You are write on the time issue (but it does work if a and b are the same)
The reason becomes very apparent if you write out the assembly necessary to compile the xor, vs what is needed to compile a classic swap.
The xor would look something like:
load $1, a
load $2, b
xor $3, $1, $2
xor $4, $3, $2
xor $5, $4, $3
store b, $4
store a, $5
where as the classic swap would look something like this:
load $1, [a]
load $2, [b]
store b, $1
store a, $2
which is much better.
If you take the pipeline into account, then the difference between the swap and the xor can be huge because their is high level of dependence between the instructions.
On a theoretical classic 5-stage pipeline, the swap approach ends up needing about 10 cycles, where as the xor needs about 18.
In a real processor the difference would probably be much worse.
If you've hit memory, you've already lost. Running instructions will basically be line noise compared to that. Similarly, function call overhead will probably dwarf actually doing the xors.
However, with a good register allocator and inlined functions, your point becomes even stronger. The compiler can simply remove all instructions associated with the naieve swapping version, and simply record that before the swap %eax holds b, and after it, %eax now holds a. (Even the most naieve of code generators will do this sort of thing if the values in the swap don't fall outside of a basic block). The xors are far harder to optimize.

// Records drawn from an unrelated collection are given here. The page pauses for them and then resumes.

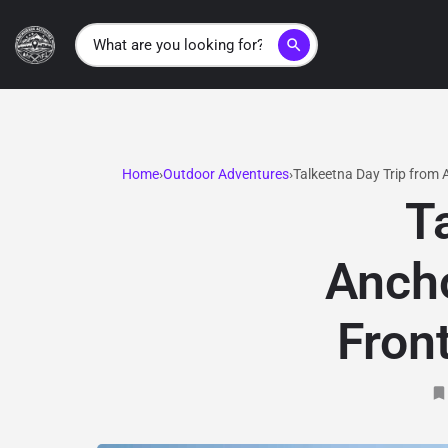
search
Home
Outdoor Adventures
Talkeetna Day Trip from
T
Ancho
Fron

Assume you had a sorting algorithm that swaps values, and in some cases would swap two of the same values. It's easier (and often faster, thanks to the high cost of branch misprediction) to simply assume the swap of something with itself is a no-op than to explicitly check the address of the value to make sure it isn't the same. Or you could have just forgotten to make the check, and allowed the user to pass in their own swap functions (say, to deep-copy structs in C).
Your code should be robust enough to provide an intuitive default behavior for corner cases like that. That way the application code doesn't need to be cluttered with special conditions.